For educational purposes only!
Malware Natal 1987: the ‘Christmas Tree’ Worm
‘Let this exec run and enjoy yourself!’
Uma vez executado, the worm would display an EBCDIC character and would forward itself via email to other users.
Natal 1999: the Prilissa Virus
The Prillisa Virus a.k.a. WM97/Melissa-AS was a virus that infected Microsoft Word documents. It was spreading via email. Its subject line was:
‘This document is very Important and you’ve GOT to read this !!!’
By opening the attached file, the virus was set free. The payload would activate on December 25th and would display the following message:
Natal 2004: the Zafi-D Virus
Natal 2004 saw a rather malevolent virus called Zafi-D. Crafted in Hungary, the virus would spread via email and would recite seasonal greetings. The threat was also written in various languages, making sure it would affect as many users as possible.
Suficientemente curioso, the Christmas-themed virus would embed an obscene animated GIF image of two smiley faces on top of one another.
Como você pode ver, the methods applied by malicious actors to trick you into infecting your PC haven’t changed that much. It’s the malware that has become more persistent and sophisticated.
assim, make sure to protect your computer before you fall victim of yet another Christmas-themed scam.
How to Save the Christmas Spirit and Stay Away from Viruses and Worms?
- Certifique-se de usar a proteção de firewall adicional. A descarga de um segundo firewall (gostar ZoneAlarm, por exemplo) é uma excelente solução para quaisquer potenciais intrusões.
- Make sure that your programs have less administrative power over what they read and write on your computer. Torná-los pedir-lhe acesso de administrador antes de iniciar.
- Use senhas fortes. senhas fortes (de preferência aqueles que não são palavras) são mais difíceis de rachadura por vários métodos, incluindo força bruta, uma vez que inclui listas de passagem com palavras relevantes.
- Desligue o AutoPlay. Isso protege o seu computador de arquivos executáveis maliciosos no pen drives ou outros transportadores de memória externos que são imediatamente inseridos nele.
- Disable File Sharing – it is recommended if you need file sharing between your computer to password protect it to restrict the threat only to yourself if infected.
- Switch off any remote services – this can be devastating for business networks since it can cause a lot of damage on a massive scale.
- Se você ver um serviço ou um processo que é externo e não o Windows crítico e está sendo explorada por hackers (Como Flash Player), desativá-lo até que haja uma atualização que corrige o exploit.
- Certifique-se sempre para atualizar os patches de segurança críticos para o seu software e sistema operacional.

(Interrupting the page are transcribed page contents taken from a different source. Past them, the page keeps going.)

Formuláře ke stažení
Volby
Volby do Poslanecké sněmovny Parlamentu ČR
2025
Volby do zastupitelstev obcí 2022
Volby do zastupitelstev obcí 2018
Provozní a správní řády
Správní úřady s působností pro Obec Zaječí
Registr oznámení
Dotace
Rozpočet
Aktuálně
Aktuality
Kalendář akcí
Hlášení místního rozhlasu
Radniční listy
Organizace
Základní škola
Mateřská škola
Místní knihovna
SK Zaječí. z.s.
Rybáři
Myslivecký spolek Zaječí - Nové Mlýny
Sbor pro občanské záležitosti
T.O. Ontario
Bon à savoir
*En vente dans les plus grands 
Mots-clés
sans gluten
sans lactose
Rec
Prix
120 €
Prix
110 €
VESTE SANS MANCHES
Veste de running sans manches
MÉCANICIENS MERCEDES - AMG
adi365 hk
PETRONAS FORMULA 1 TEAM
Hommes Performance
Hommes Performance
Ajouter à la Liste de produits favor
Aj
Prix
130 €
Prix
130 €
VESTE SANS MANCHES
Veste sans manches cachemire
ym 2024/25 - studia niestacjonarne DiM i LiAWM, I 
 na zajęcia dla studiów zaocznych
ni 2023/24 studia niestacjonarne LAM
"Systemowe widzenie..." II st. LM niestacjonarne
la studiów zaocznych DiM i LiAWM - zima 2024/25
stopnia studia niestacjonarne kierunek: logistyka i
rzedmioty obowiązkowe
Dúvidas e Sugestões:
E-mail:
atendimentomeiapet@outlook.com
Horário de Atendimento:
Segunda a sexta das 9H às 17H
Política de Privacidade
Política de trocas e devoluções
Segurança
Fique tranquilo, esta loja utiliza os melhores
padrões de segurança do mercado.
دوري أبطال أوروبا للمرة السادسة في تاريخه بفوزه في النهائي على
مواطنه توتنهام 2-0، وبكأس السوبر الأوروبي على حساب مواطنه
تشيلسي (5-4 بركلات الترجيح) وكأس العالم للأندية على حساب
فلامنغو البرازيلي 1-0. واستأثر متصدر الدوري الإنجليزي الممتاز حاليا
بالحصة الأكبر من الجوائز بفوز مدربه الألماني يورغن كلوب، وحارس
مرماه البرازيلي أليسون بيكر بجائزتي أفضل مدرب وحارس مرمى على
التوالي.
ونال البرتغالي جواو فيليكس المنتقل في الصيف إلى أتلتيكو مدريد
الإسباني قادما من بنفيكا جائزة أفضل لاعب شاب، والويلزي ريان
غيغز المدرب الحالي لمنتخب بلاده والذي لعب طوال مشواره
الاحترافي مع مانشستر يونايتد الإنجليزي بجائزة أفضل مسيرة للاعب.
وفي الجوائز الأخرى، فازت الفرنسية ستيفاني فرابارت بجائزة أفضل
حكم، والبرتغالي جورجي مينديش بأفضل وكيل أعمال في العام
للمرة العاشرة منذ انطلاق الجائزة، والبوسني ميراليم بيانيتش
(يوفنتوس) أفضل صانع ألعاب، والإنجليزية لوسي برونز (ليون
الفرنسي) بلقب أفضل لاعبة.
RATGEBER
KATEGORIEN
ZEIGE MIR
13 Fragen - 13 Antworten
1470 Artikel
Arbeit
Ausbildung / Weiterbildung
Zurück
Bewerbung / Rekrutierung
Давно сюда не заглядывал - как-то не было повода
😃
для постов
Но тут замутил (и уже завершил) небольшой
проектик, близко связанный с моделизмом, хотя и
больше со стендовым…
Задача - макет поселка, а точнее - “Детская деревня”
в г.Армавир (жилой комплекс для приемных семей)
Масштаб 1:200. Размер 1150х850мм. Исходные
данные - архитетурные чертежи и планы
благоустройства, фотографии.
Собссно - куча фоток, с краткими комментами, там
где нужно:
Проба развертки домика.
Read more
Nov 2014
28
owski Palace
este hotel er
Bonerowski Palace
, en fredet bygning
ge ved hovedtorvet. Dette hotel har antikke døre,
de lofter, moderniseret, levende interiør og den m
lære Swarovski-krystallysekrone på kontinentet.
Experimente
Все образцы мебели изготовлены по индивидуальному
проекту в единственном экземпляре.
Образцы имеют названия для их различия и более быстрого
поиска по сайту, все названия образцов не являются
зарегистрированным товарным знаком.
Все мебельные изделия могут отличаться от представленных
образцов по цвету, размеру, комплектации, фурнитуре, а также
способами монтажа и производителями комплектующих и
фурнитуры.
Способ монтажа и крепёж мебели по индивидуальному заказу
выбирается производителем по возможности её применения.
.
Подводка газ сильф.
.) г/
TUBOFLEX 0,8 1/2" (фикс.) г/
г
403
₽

- Configurar o servidor de correio para bloquear e apagar anexos de arquivo suspeito contendo e-mails.
- Se você tem a compromised computer in your network, certifique-se de isolar-lo imediatamente por desligá-la e desconectá-lo manualmente a partir da rede.
- Desligue todos os serviços não necessários sem fio, como portas de infravermelhos ou Bluetooth - hackers gostam de usá-los para explorar dispositivos. No caso de você usar o Bluetooth, certifique-se de monitorar todos os dispositivos não autorizados que pedir-lhe para emparelhar com eles e declínio e investigar qualquer queridos suspeitos.
- Employ a powerful anti-malware solution to protect yourself from any future threats automatically.